3. J. R. R. Tolkien, The Two Towers.
I'm about a third of the way through, and I'm reading it slowly. This is a well known fact, but the books are way better than the movies.

4. David Burrell, Deconstructing Theodicy: Why Job Has Nothing to Say to the Puzzle of Suffering (Brazos, 2008)
I am only three chapters into it, but so far he seems to be suggesting that a major point of the book of Job is how one is to respond to God in light of suffering. Job's response, which is honest and full of candor, is the appropriate one, while his friends and their shallow explanations are foolish and vapid. He rightly highlights how Deuteronomy's covenantal language of simply choosing life or death by choosing to obey or disobey often falls apart. At least in the book of Job we have perhaps the clearest literary example of how that just isn't always the case. I am eager to see how Burrell concludes the book. Included in the book is a chapter by Islamic scholar A. H. Johns, which will hopefully give the reader a more extensive understanding of the how Job has been read by another Abrahamic faith.
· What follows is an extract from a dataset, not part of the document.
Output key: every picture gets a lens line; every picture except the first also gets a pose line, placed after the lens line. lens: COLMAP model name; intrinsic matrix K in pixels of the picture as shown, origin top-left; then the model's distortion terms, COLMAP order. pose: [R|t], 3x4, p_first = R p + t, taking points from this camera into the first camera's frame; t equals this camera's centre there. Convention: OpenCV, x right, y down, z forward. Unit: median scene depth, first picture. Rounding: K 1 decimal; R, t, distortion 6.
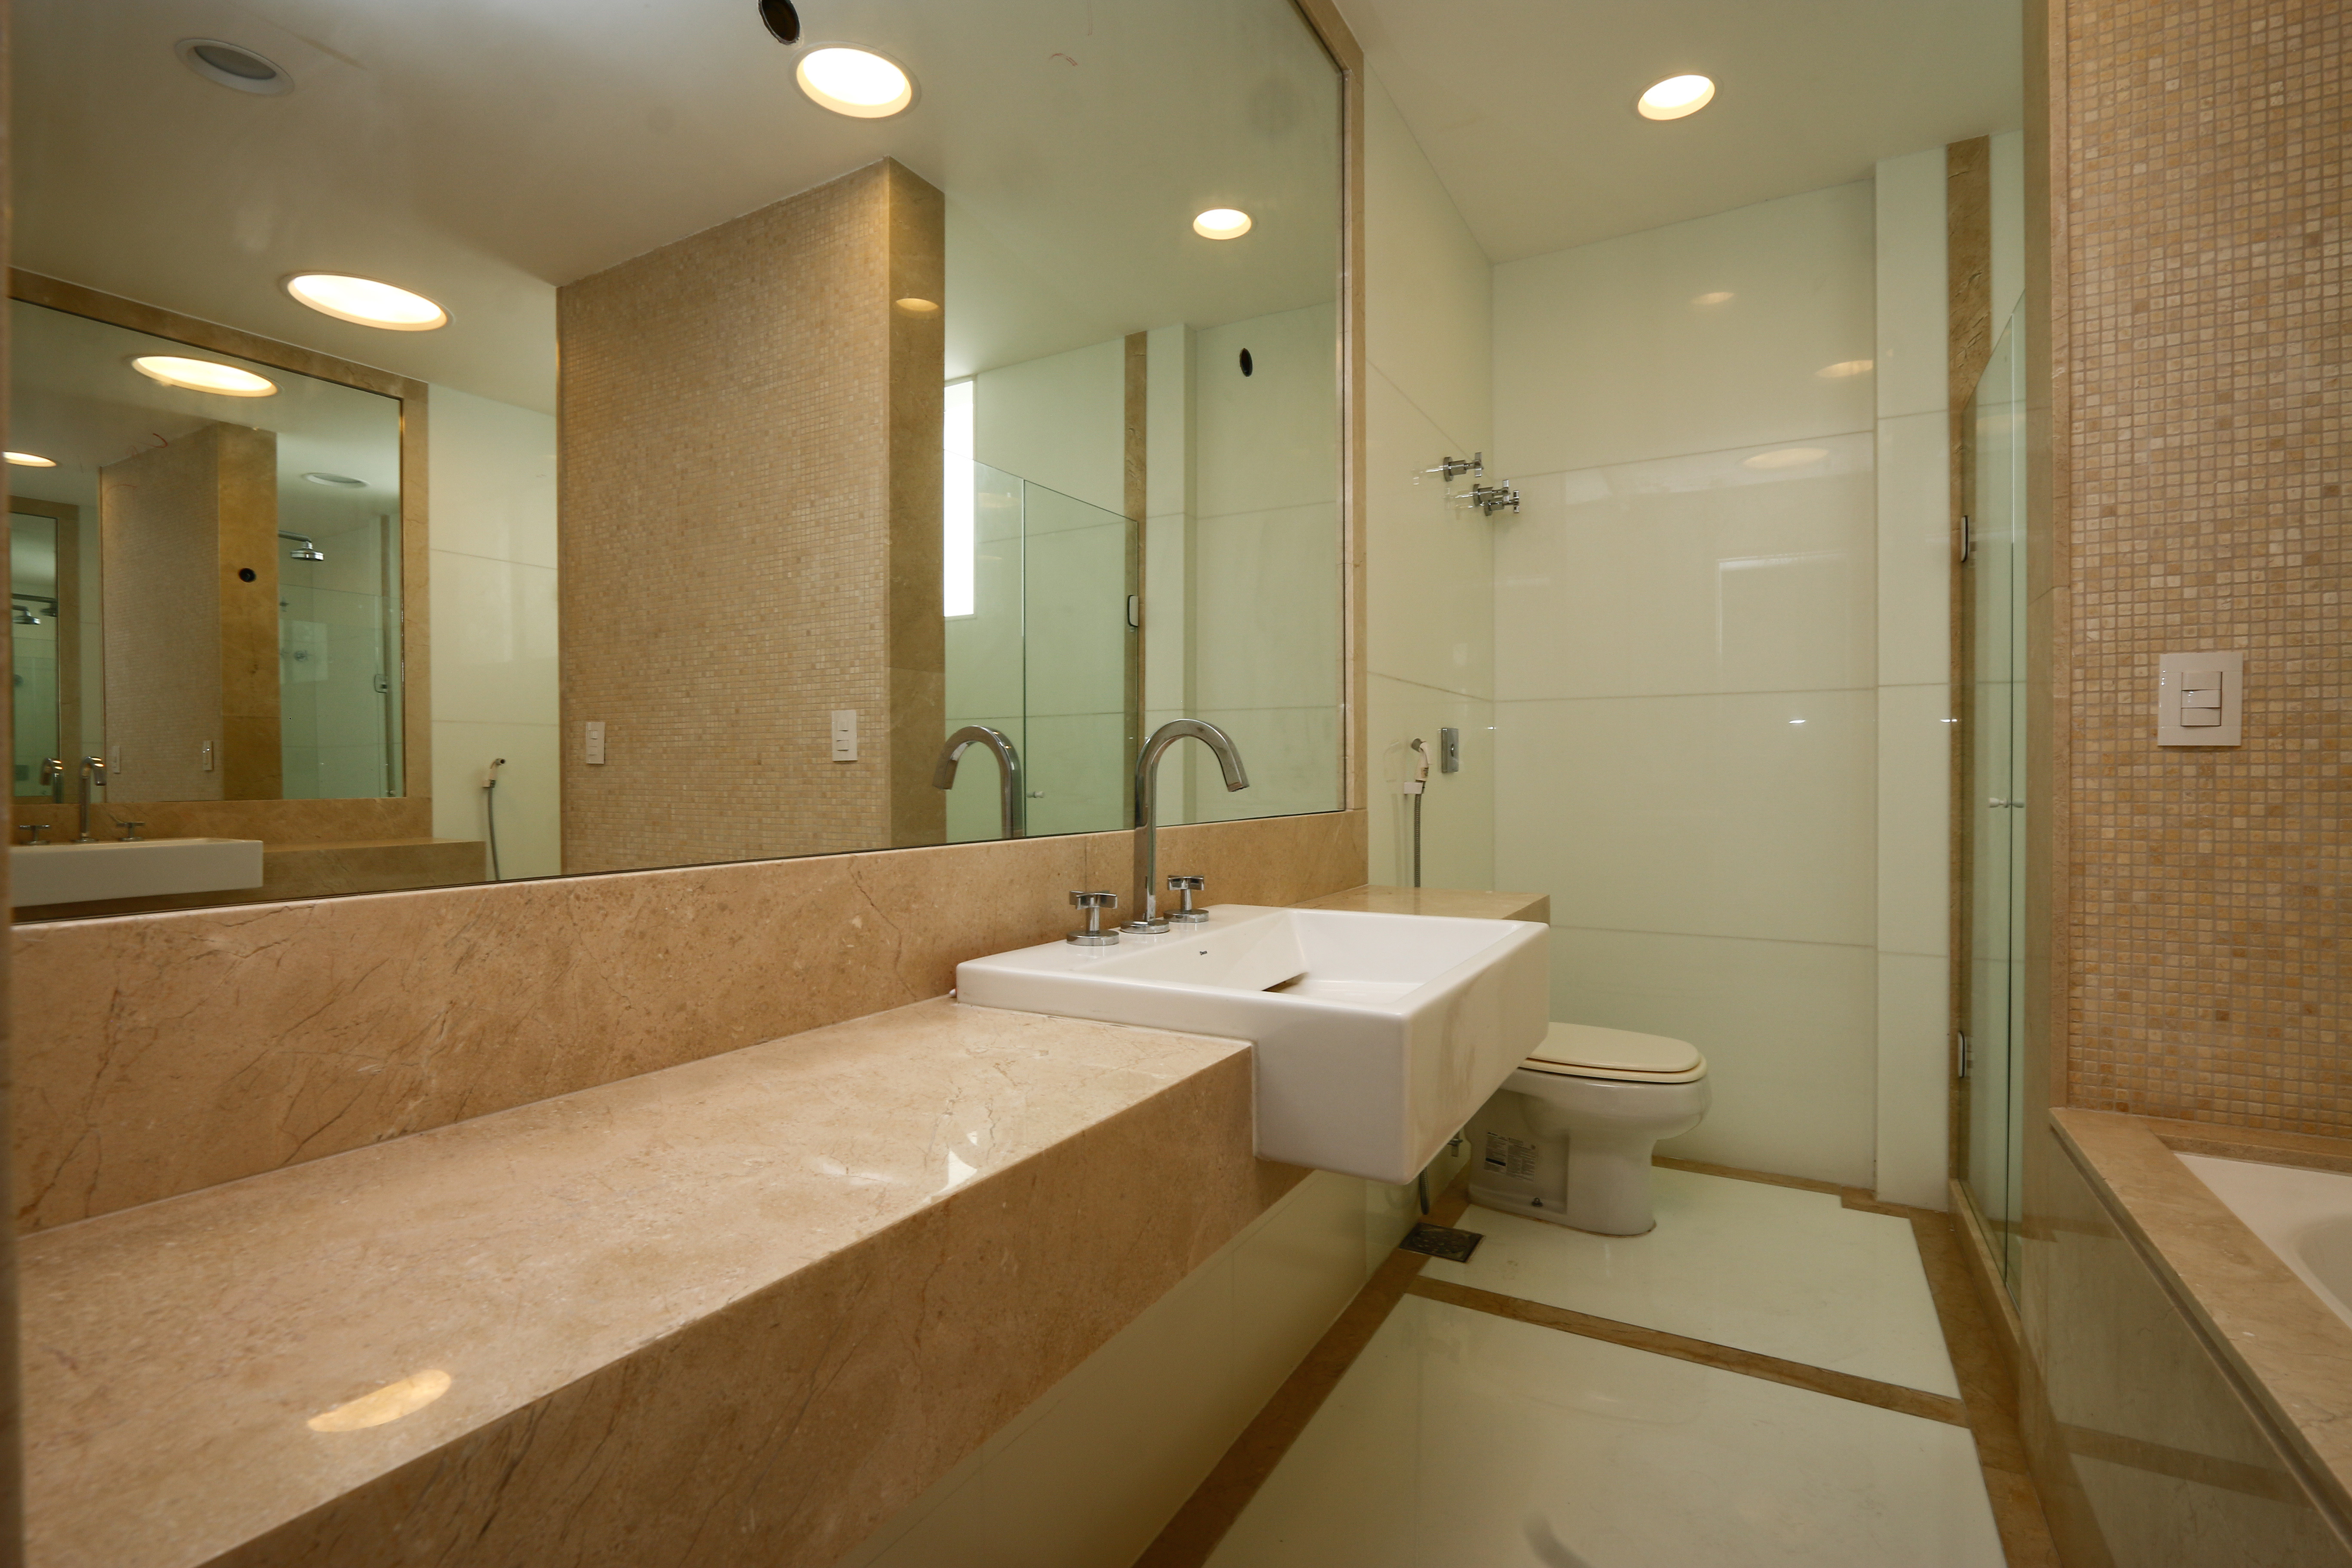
lens RADIAL K [[1082.6, 0, 1188.9], [0, 1082.6, 778.8], [0, 0, 1]] dist [-0.024034, 0.005745]
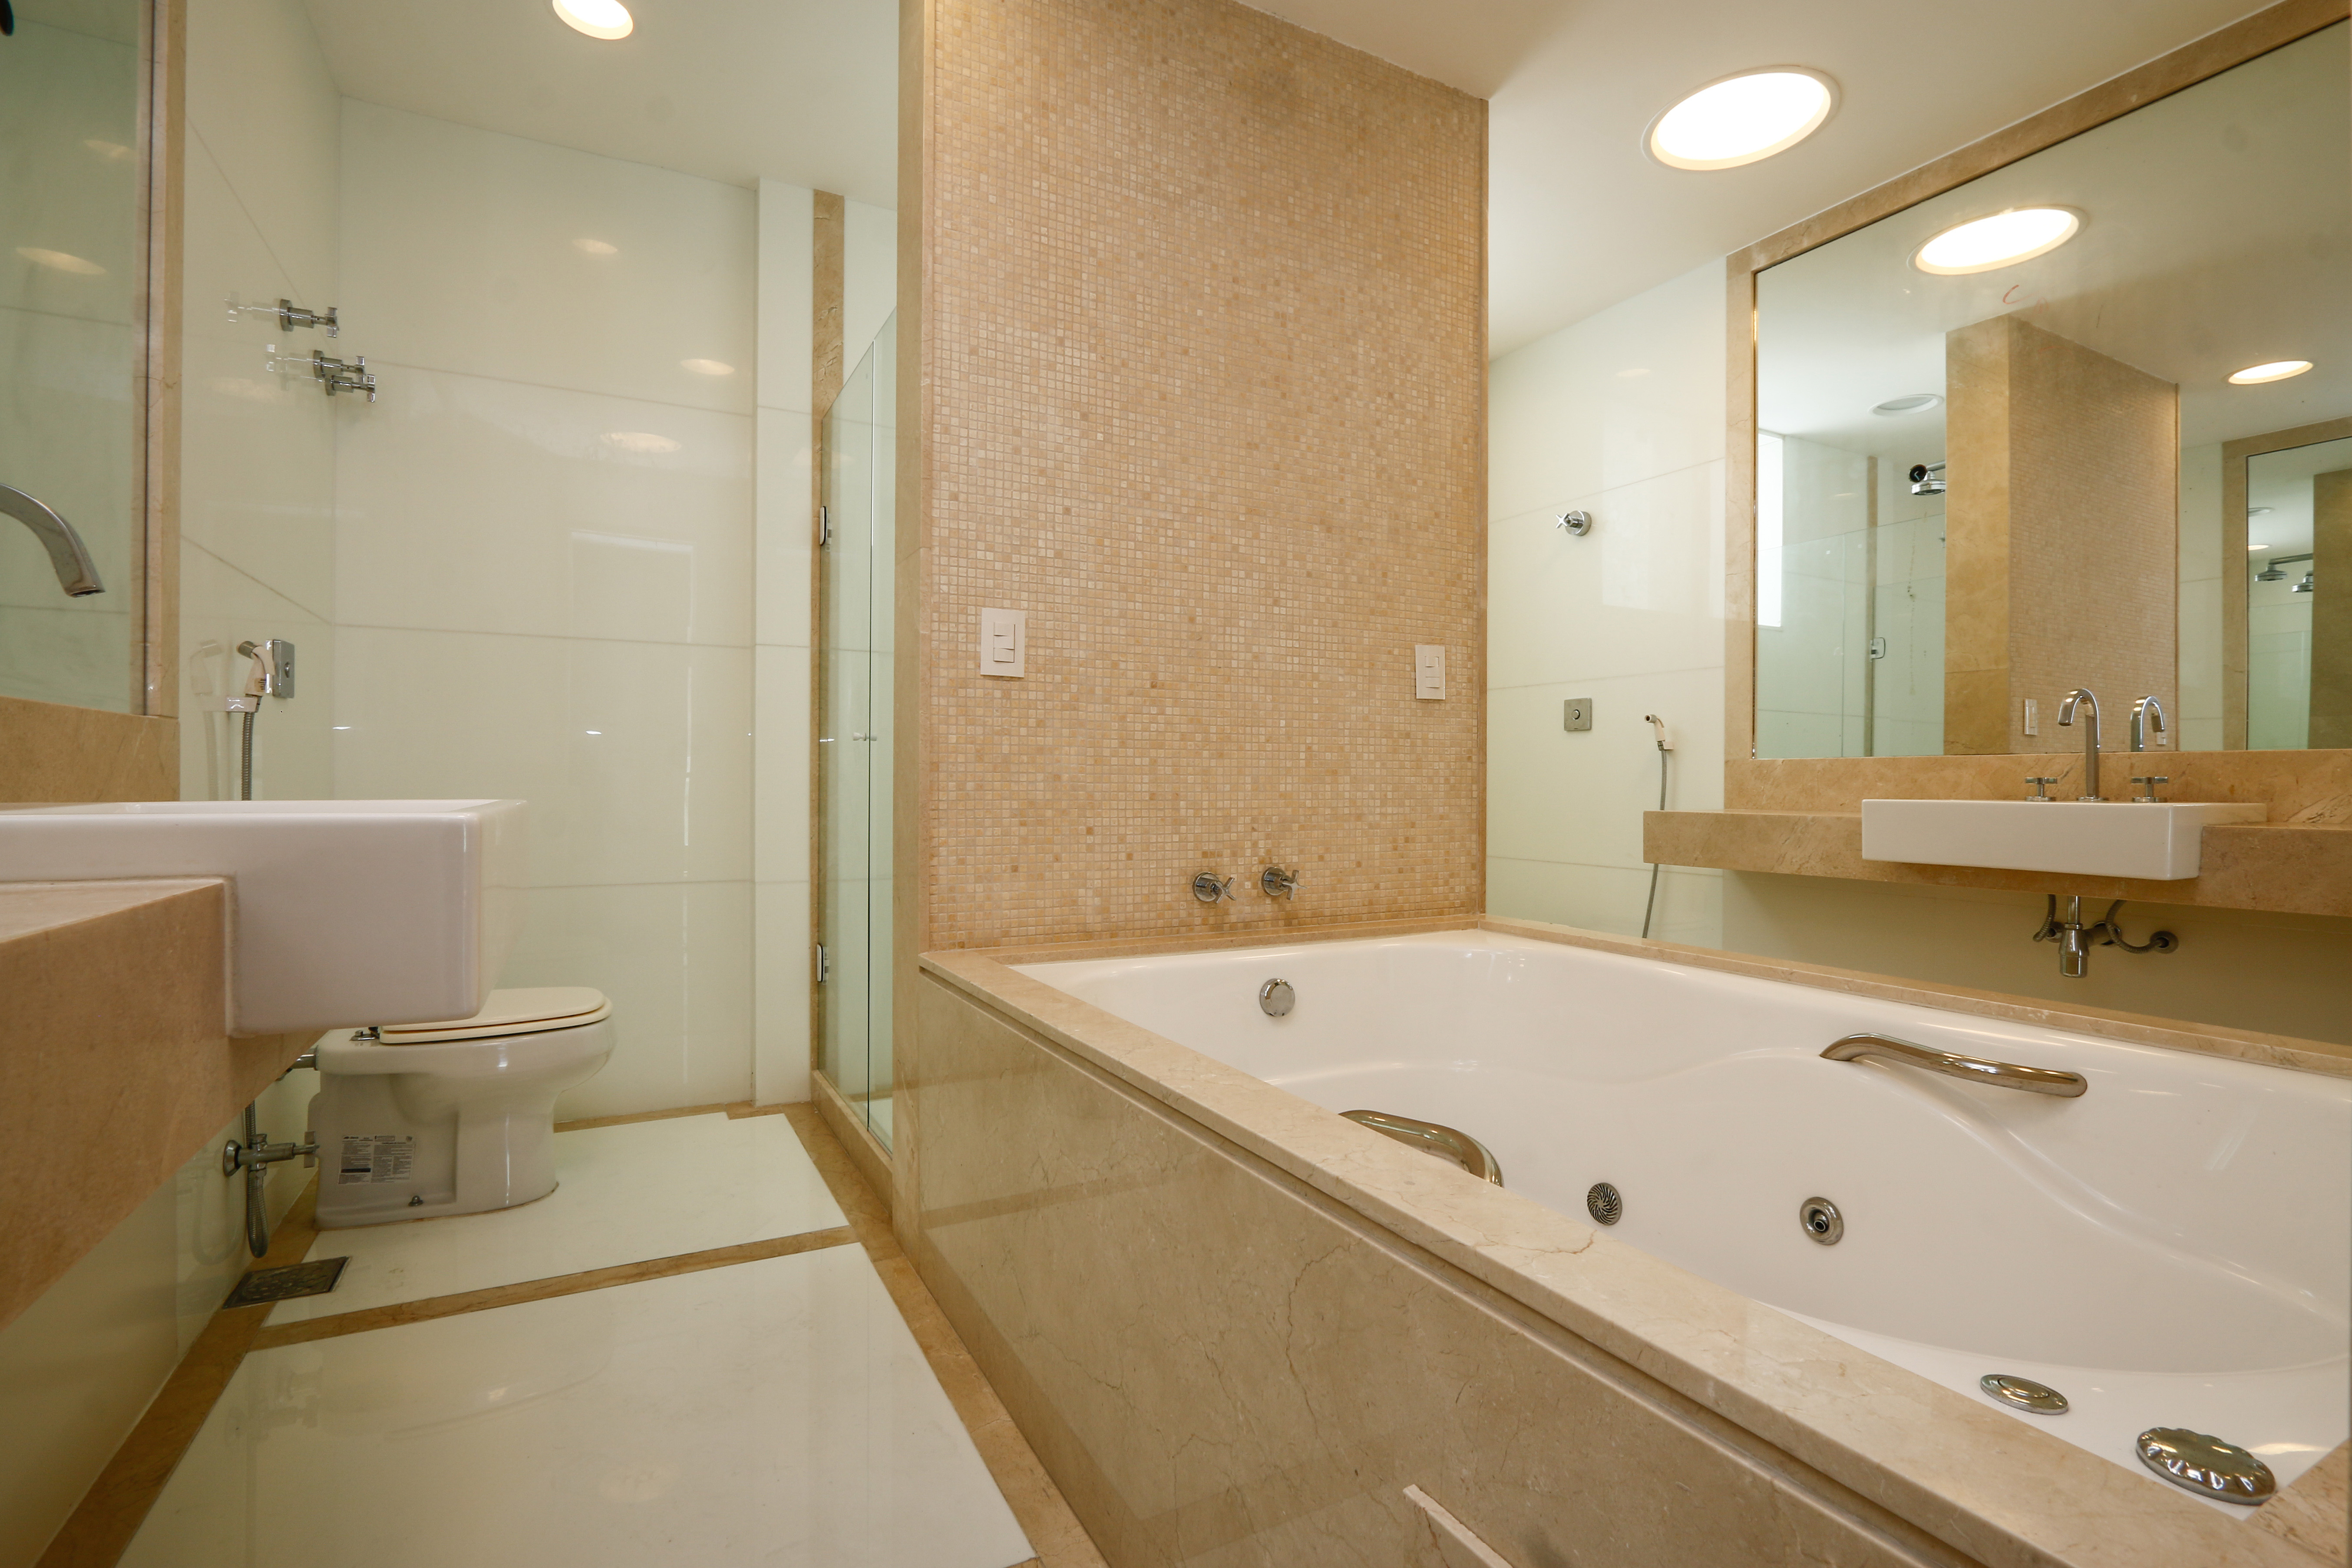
lens RADIAL K [[1082.5, 0, 1188.9], [0, 1082.5, 778.8], [0, 0, 1]] dist [-0.024034, 0.005745]
pose [[0.530697, 0.001762, 0.847560, -0.123985], [0.005374, 0.999971, -0.005445, 0.109967], [-0.847545, 0.007445, 0.530672, 0.036097]]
5. Jacques Barzun, From Dawn to Decadence: 1500 to the Present (Perennial, 2000).
Written at the age of 93, this book is a mature work of a truly lettered man. His writing is delightful as he narrates the last 500 years of western civilization. It's about 800pp. and it's a great one stop source. I am not close to finishing, but so far he has provided a healthy balance of information of specific people as well as broader cultural contexts in which these people fit. He also puts keywords in all caps to highlight those concepts that are important for understanding the bigger picture of the era he is discussing. Books like these help us see how and why we are the way we are now. Having historical awareness is an indispensable skill in thinking through our current issues as well as being able to assess any historical period. I wish I had more time to read this book.
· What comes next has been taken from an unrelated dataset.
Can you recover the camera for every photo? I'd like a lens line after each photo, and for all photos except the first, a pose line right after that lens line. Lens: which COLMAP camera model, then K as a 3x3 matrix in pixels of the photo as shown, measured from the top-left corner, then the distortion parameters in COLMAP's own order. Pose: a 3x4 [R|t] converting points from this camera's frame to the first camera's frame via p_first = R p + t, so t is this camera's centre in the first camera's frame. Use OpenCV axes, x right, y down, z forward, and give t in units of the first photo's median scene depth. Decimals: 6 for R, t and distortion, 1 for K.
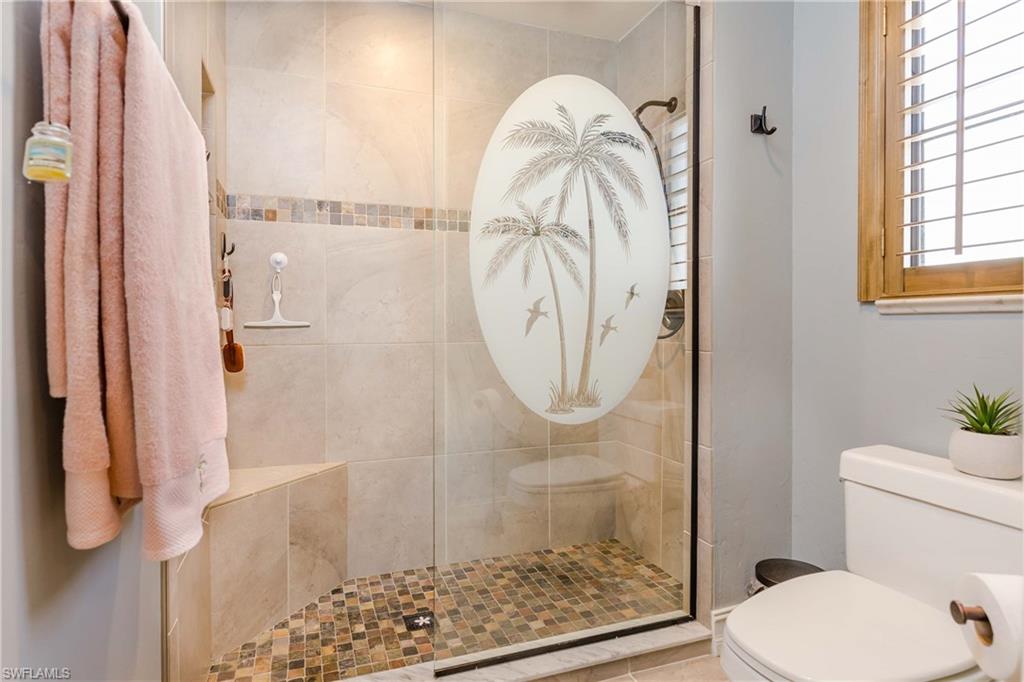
lens RADIAL K [[560.9, 0, 509.8], [0, 560.9, 335.5], [0, 0, 1]] dist [-0.003071, -0.000062]
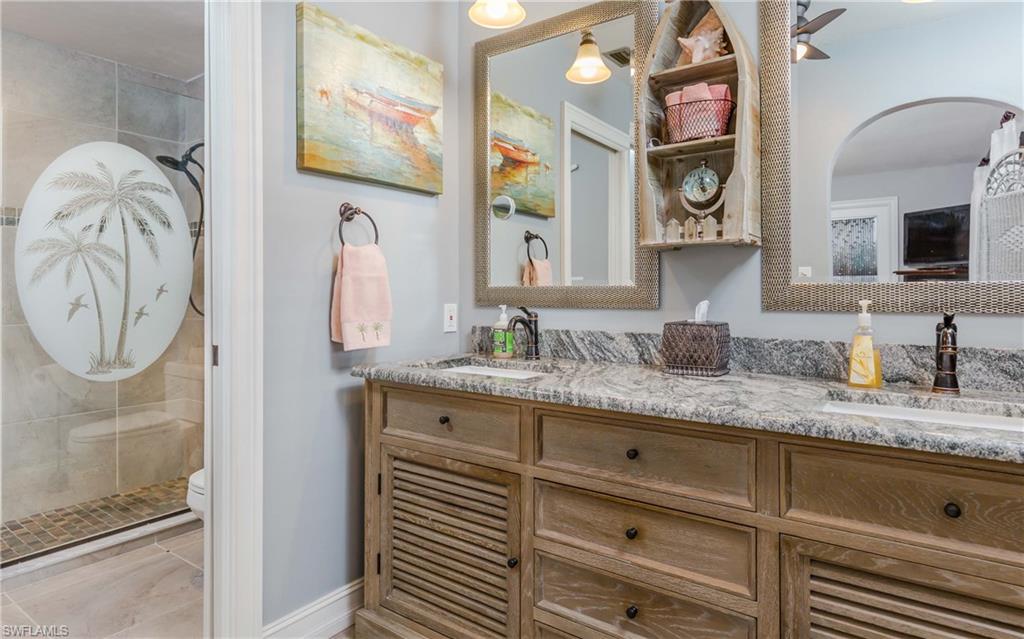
lens RADIAL K [[580.5, 0, 528.8], [0, 580.5, 290.3], [0, 0, 1]] dist [0.001955, 0.000204]
pose [[0.827607, 0.001143, 0.561306, 0.154958], [0.009992, 0.999809, -0.016768, -0.038597], [-0.561219, 0.019485, 0.827438, -0.812693]]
6. Henry Chadwick, The Early Church (Penguin, 1967).
Standing in a long line of powerful, Anglican, patristic scholars, Chadwick writes on the history of the Christianity from its earliest beginnings to the 5th century. Compared to other 'histories' of this period, Chadwick's account is significantly more succinct (ca. 290 pp.). I have not started it yet, but I look forward to reading it perhaps this summer.

Sunday, January 23, 2011

Eliot on 'reading'

I wish I had time to reflect on T. S. Eliot's article 'Religion and Literature,' in Selected Prose of T. S. Eliot (Harcourt, 1975), but I do not. Therefore, I'll simply post a block quote that coincides with the conclusion of my previous blog, where I tried to emphasize the ethical nature of reading and learning. Enjoy!
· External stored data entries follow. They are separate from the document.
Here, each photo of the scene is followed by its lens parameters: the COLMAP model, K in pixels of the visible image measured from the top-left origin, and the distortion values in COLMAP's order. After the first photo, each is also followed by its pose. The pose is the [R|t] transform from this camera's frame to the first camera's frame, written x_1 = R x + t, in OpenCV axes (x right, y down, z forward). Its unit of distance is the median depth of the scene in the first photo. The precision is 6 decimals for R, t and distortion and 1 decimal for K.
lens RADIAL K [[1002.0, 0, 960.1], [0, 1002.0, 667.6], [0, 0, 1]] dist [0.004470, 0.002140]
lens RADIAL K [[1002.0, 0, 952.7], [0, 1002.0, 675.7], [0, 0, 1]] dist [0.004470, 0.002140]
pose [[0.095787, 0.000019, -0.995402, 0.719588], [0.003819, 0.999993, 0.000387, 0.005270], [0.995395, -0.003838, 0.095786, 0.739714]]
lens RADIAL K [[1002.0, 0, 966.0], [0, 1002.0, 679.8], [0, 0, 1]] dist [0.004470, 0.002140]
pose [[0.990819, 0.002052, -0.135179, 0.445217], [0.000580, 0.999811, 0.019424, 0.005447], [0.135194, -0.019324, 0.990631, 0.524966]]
"For literary judgment we need to be acutely aware of two things at once: of 'what we like', and of 'what we ought to like'. Few people are honest enough to know either. The first means knowing what we really feel: very few know that. The second involves understanding our shortcomings; for we do not really know what we ought to like unless we also know why we ought to like it, which involves knowing why we don't yet like it. It is not enough to understand what we ought to be, unless we know what we are; and we do not understand what we are, unless we know what we ought to be. The two forms of self-consciousness, knowing what we are and what we ought to be, must go together."